"Now, Madge, what in the world made you wake up talkin' about Elliot? I'm only feelin' your butt because I want to do it to you , like they say, a little lovin' early in the morning ... it wouldn't matter...why don't you turn over this way a little ... where we were livin', it would only be his annual or bi-annual visit; just like it is now. You got to remember, he's thirty-eight years old already, and the way he is is it, so far as his parents are concerned."
"Ah, c'mon now, stop that. You know I can't stay twisted over like this without gettin' that cramp in my leg. I think you're all talk anyway. Get serious. The fact is that Elliot is a successful New York City real estate broker, making good money, while we're slowly going under with just Social Security and your 'little ole pension.' We can't even hardly afford to let him come here for those scarce visits, since he's always gotta have shrimps, and steak, and 'Momma, eggs don't taste like nothin' without smoked salmon,' and so on. Move your hand James, I wanna check and see if you have a point over there! A lousy little check for a hundred a month from Elliot would solve our problems, for a while at least. Maybe if you bite my ear a little."
"Ummm! There, Margaret, that oughta hold you till after breakfast, when I'll really have my bestial way with you. We spoiled that brat, just like every only child gets spolied. Now we're simply screwed outta luck. He probably won't even-come to our funerals to mourn our passing. He'll just come to pass the morning! I wonder if I should apply for that table-wiping job over at Burger King? Part-time, I could do two-hundred a month. But on my feet all the time? I don't know, might make me stop gettin' the hots in the mornin, eh, Madge babe?"
"Oh Jimmy, brutalize me again! But do it after we figure out how to get some money out of our rotten son. And the reason I woke up talkin' about it is that I got a great idea , I mean like a real butt buster if there ever was one!"
"Spill it! You harlot ."
"Now don't get yourself in an uproar when I say it. Promise?"
"I promise, you hussy! Gimmie that ear again!"
"Put you hand here, where it'll stay warm. Let's tell Elliot that he was adopted! "
"Yeah, James, adopted! "
"But what good would that do Margaret? But, say, wait a minute, it would get his attention! I can just see his face. Mouth drops open. Eyes buck out. Then he tries to force a smile, hoping we'll laugh and say it's a joke. Hmmm, could have possibilities. What do you think'll happen?"
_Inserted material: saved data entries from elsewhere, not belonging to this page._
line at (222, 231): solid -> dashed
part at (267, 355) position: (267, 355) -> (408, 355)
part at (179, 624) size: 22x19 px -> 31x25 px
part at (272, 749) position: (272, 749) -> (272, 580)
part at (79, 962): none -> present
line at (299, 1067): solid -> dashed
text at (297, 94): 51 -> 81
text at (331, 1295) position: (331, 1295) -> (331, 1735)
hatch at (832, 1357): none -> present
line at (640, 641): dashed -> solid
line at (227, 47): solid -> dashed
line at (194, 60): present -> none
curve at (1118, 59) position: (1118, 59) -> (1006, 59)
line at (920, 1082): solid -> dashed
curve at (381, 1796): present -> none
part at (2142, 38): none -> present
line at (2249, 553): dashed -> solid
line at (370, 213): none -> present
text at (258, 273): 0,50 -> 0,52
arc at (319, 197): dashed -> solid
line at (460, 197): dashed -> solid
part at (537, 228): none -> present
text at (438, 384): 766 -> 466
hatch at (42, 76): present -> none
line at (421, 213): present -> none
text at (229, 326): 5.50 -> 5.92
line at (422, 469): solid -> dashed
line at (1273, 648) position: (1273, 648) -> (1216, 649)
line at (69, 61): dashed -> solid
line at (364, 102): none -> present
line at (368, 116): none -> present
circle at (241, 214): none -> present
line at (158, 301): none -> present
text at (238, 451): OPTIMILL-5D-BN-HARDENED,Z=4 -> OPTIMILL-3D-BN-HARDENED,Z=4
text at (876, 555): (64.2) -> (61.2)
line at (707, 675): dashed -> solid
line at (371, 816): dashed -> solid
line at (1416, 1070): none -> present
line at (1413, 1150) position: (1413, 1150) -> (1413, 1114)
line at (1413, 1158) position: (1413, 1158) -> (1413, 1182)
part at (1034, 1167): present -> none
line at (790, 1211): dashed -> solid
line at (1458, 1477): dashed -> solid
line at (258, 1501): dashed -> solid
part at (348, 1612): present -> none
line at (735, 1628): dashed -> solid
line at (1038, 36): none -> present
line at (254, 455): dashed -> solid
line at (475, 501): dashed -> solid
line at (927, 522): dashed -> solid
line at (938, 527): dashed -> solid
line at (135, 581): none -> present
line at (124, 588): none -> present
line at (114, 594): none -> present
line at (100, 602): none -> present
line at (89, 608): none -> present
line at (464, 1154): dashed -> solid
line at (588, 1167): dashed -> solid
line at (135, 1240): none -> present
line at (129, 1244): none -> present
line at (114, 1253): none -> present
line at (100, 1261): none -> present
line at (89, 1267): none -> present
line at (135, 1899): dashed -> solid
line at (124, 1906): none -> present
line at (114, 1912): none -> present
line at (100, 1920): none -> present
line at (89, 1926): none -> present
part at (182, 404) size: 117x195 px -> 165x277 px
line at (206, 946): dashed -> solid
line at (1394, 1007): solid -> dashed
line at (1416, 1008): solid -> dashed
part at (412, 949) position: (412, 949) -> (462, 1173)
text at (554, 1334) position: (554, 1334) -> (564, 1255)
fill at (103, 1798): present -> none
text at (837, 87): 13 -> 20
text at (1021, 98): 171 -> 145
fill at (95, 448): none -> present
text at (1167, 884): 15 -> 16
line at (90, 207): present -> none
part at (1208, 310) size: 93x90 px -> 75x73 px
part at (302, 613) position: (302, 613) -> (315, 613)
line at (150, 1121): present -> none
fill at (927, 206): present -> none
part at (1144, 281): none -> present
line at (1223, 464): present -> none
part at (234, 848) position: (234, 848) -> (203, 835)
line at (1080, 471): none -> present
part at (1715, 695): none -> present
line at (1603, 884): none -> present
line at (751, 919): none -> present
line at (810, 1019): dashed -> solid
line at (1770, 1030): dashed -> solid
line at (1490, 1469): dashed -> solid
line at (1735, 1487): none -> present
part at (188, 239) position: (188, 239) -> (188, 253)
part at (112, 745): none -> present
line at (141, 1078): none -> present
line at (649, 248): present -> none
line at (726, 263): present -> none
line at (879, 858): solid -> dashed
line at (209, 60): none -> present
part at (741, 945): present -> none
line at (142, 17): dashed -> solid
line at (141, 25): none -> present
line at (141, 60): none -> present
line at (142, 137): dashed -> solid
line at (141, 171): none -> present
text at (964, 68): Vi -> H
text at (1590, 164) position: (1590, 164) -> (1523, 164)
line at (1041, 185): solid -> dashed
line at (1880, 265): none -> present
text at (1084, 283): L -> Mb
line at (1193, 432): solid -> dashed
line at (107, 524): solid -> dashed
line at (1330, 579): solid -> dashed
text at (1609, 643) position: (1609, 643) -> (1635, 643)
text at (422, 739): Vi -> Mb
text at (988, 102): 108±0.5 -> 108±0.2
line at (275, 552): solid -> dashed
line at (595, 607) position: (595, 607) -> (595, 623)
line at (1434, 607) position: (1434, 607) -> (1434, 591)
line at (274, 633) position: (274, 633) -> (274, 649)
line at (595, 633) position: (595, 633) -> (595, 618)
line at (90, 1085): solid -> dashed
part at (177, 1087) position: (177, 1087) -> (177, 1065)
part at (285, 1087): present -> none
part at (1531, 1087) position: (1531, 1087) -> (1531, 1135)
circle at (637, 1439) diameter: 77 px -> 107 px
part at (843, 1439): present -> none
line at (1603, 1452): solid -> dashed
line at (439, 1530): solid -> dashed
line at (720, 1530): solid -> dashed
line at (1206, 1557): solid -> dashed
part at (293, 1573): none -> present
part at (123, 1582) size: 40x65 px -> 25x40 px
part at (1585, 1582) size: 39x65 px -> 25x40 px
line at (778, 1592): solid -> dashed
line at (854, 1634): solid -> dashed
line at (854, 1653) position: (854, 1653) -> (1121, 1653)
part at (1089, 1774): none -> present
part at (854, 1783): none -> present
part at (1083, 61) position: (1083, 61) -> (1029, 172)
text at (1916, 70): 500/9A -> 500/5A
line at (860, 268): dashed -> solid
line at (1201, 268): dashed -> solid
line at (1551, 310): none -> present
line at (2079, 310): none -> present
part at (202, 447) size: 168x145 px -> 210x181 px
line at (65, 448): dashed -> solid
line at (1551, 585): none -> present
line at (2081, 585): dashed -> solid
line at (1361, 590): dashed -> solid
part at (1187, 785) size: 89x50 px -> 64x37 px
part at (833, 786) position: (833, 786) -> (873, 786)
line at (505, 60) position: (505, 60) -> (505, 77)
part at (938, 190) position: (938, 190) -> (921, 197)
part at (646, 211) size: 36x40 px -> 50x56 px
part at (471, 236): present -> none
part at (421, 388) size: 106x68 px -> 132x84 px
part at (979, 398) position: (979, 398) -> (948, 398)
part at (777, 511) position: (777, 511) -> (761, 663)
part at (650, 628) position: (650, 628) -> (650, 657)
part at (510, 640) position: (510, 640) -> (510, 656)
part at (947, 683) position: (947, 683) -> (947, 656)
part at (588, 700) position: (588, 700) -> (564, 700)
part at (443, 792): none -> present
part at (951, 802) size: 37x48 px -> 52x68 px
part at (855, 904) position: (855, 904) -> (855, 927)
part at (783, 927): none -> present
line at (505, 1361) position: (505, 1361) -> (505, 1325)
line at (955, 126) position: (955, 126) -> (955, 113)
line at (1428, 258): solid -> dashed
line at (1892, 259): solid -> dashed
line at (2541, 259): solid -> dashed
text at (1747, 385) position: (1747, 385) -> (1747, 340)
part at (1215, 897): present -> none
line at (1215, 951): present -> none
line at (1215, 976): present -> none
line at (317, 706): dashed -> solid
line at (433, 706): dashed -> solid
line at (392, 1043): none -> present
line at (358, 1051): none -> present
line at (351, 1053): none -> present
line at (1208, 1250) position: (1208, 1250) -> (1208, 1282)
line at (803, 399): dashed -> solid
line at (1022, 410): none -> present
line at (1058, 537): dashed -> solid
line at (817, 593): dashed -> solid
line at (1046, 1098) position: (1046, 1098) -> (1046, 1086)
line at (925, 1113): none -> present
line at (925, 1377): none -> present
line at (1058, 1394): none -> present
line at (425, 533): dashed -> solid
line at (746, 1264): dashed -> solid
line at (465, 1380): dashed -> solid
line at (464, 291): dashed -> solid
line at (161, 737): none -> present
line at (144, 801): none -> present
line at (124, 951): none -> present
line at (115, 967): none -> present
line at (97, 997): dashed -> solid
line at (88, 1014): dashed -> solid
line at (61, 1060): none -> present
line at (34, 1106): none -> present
"Exactly like you said. He'll do a flip-flop, and then he'll tell us that we're joking. But we'll stick to it! We can say that some young girl came from the Middle-West, broke and in shame. Wanted to give the kid up for adoption. We were gettin' old for havin' kids, heard about it, got it through a court, all legal, and she left. Pfft! That was it."
"But Madge, the first thing he'll bring up is his birth certificate. It says we're his natural parents, Margaret and James Holsom. And he'll bring up that his aunt, your sister Helen, never told him anything like that and...I can't think of what else."
"You're right, stud, but I know for a fact that when there's a court adoption they change the kid's birth certificate to say that the new couple were the natural parents, and the old birth certificate is locked away where nobody is ever allowed to see it. And thank God that I get along with Helen. She's having her own trouble with the brats she had. She'd be happy to 'reluctantly' let the adoption secret outta the bag! Ha! It's my best idea in twenty years! Kiss my navel."
"What about our bitchy daughter-in-law, Astrid. He surely won't want her to know he was adopted. Ah, yes that's it exactly Madge. She's always been into 'family background.' That's the first thing he'll beg us to do, keep it a secret from her! Oh, Margaret, such nice tits, and you're so smart too. I can see the checks comin' now. Every month. 'Are you sure you only need a hundred, Mom, Dad?' he'll be sayin'. Oh, yeah. I love it! But do you think we might wind up feelin' a little guilty?"
"Shhhh, not in the least, you tasty hunk. Let him spend some years tryin' to find his real parents. In the meantime he'll be so grateful to us two 'foster' parents, who did so much for him, he'll probably move in next door and shovel our driveway every winter!"
"Yeah, Margaret, I think you're right. Let him look for his 'real' parents for a while. No, no, stop! No ticklin' till after breakfast."